Python Memory Management and Tips Transcripts
Chapter: Memory and functions
Lecture: Dropping intermediate data
Login or
purchase this course
to watch this video and the rest of the course contents.
0:00
Let's look at this code and think about how we can make it better.
0:05
We'll see that we could make the smallest little change and actually dramatically improve the memory
0:10
usage. But first, I just really quickly recorded how much memory is used at the beginning, in the end, and have the print out now show
0:18
exactly. So when I run this, you'll see it'll say, used basically 83 MB. Great. So what I want to do is I'm gonna keep this one around for
0:25
you. I'll call this one, go up here and call this "greedy_main" something like that because this one uses extra memory and this one here,
0:38
we'll just leave this as "main". It's gonna be our improved version. So thinking about this, why is so much memory being used?
0:47
You can see it grow each time when we run it.
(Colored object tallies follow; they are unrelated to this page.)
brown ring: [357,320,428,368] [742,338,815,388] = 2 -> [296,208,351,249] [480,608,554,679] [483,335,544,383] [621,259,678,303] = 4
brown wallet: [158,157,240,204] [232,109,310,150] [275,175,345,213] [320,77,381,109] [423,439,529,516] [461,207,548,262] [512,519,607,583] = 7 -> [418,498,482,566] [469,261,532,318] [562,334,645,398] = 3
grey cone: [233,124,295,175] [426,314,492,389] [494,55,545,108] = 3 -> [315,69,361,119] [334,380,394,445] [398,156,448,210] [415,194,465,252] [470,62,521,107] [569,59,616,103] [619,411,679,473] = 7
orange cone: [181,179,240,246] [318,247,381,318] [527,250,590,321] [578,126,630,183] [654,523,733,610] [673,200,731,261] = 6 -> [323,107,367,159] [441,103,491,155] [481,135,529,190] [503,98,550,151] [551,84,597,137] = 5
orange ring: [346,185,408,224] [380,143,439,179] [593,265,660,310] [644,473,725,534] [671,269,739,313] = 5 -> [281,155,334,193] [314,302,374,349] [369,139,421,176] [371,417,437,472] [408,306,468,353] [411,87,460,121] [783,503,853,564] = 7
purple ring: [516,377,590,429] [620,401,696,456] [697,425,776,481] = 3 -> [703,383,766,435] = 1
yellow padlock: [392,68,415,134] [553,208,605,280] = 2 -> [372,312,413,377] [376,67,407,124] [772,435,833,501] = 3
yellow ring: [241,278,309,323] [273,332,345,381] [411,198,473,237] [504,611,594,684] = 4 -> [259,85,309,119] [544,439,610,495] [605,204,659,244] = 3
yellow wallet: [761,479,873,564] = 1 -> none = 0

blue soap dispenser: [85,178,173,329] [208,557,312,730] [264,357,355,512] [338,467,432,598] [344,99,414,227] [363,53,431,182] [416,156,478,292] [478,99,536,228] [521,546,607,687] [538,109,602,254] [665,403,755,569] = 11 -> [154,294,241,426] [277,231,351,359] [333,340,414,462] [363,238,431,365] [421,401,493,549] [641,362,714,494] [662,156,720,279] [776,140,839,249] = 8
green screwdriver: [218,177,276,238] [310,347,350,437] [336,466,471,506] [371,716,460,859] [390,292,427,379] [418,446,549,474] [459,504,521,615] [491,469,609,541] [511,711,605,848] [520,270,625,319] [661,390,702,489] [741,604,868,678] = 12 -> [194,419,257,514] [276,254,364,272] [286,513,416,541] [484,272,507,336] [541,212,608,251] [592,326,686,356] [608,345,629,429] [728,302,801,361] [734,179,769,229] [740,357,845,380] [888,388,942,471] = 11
It's using first 48, and then 60, and then 90.
0:55
And actually, what's happening is, at least from this step, from going from original to filtered, we're using less data, right?
1:02
We're dropping out 20% of the data from a million to 799,000. Should use less, not more,
1:08
right? Well, when you think about how reference counting works, when do these variables go away?
1:14
The variables go away when they're no longer defined in the function, right? There's no optimization that says, Well,
1:21
"original is not used after this line so we can clean it up". Some things have that like .NET and it's JIT compiler in production will clean those
1:28
variables up as soon as possible, but in debug, it'll keep it around. So, like if you said a break point here,
1:32
you can see it. But Python doesn't make those types of optimizations. What it does is as long as this function is running,
1:40
the variables defined in it still exist. So that means original filtered still has a reference to it and won't be cleaned
1:46
up even though clearly, you know, original is not needed after line 39, filtered is not needed after line 40. How do we fix it?
1:53
Well, one not as beautiful way, but really easy way to fix this is to just reuse the variable. What if we just call this data?
2:02
Here's the data in the current, the current data in the pipeline. And that goes here. And now here's the current data in the pipeline,
2:10
and we're gonna pass that along. And now he's a current date in the pipeline, and then we're going to work with the data
2:15
at the step it's at. Now, this is not as nice, right? If I read this code,
2:21
you know which data from which step am I working on? Somebody doing code review like this might say, Well,
2:27
"this variable means three different things along the way", and that's really crummy, because here
2:31
you had original filter and scale that doesn't need as much documentation or as many comments to understand what's happening. But here's the thing,
2:41
this reference here, when you go and set the next line like this, it replaces it and dropped the reference to what was called "original".
2:48
This line is going to drop the reference to what was called "filtered" and so on. So we shouldn't be holding on to those from step to step to step.
2:55
Let's just run it again and see what this, like literally five word change means for memory. How cool is that?
3:03
So we've come along and we've started our nine again. This is the same. But then notice this step up to 59 was less, and
3:12
then 79, or 78, T guess 79 if you rounded it up, and then we get the data back. So this is 78, the final,
3:20
which is 69. And what did we have before? We had, not that many "o's", call this "single variable mode" or something like that,
3:36
Right? So we've saved, not a huge amount, but we've saved a non-trivial amount of memory by just using a different variable name.
3:45
How cool is that? So I think that's a pretty big deal. The more data that we load, like if this was 10 million or larger,
3:54
it would make a bigger difference. If we had more steps, this technique would make a bigger difference,
3:59
right? It's how much cumulatively did you have to like hang on to as you went along? I think because we're converting from maybe ints to floats here,
4:07
probably this last step, it takes the most memory. So if we started with floats or something like that, we could probably see a
4:13
bigger difference. But very cool. We were able to basically delete original and delete
4:19
filtered and just keep what we had called "scaled" here to work with, and that was it. I think that's super cool.
4:26
I guess a parting comment is if I was writing this code, you know, I would have something, some kind of comment here that is like using
4:34
single variable name you ensure data cleaned up as fast as possible. I don't know, Something like this. I'm not generally a big fan of code comments,
4:45
because usually it means your code is not clear, but here we made it unclear on purpose. It's worth while to reduce that amount of memory,
4:53
definitely in this case and some in real cases, right? this could be huge.
4:57
What we're going to see later is that we could actually do much, much better than this. But there will be a performance trade-off to a small degree,
5:05
right? So here's one variation on trying to take this like pipeline of data processing
5:10
and make it much more efficient by not holding onto the intermediate steps.
5:14
We do that by having a single variable name that were just reusing over and over.